= What you are asked to do =
Tally the lines below that hold the string "moveTo", and give only the tally.

= Dataset entries =
────────────────────

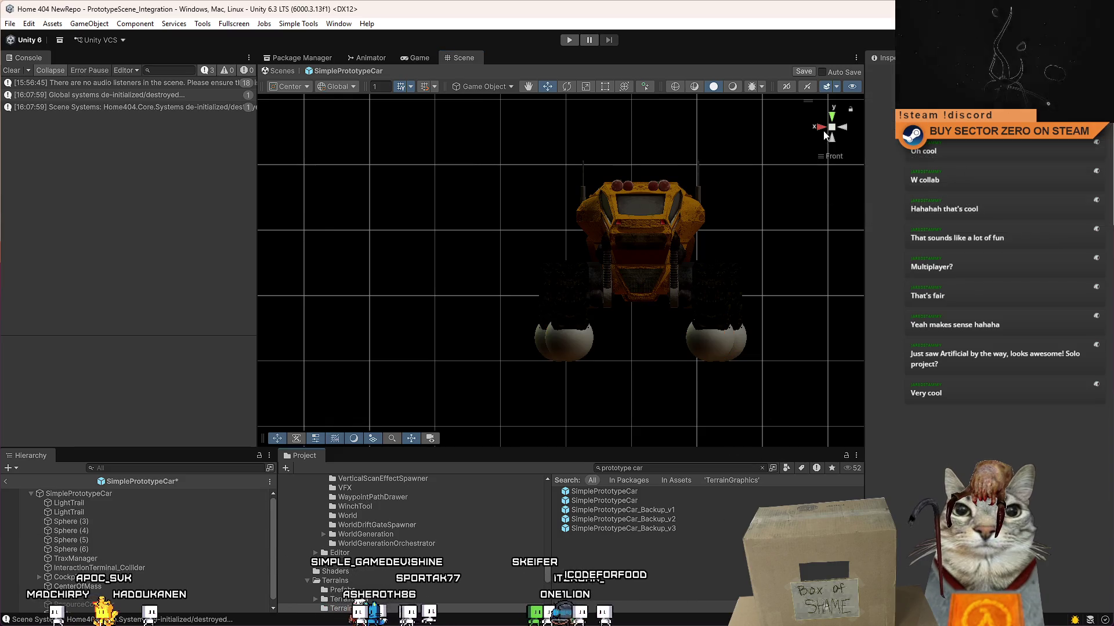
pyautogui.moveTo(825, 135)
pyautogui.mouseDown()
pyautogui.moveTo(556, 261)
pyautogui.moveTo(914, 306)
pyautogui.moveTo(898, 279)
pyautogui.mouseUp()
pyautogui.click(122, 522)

────────────────────

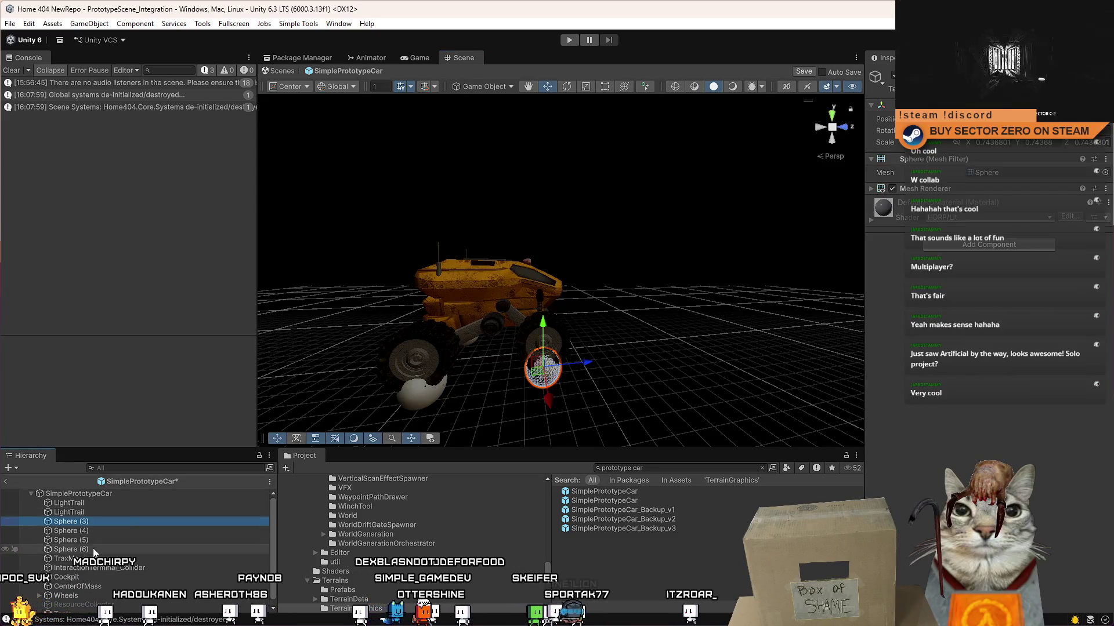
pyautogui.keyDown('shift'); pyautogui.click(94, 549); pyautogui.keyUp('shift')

────────────────────

= Answer below =
4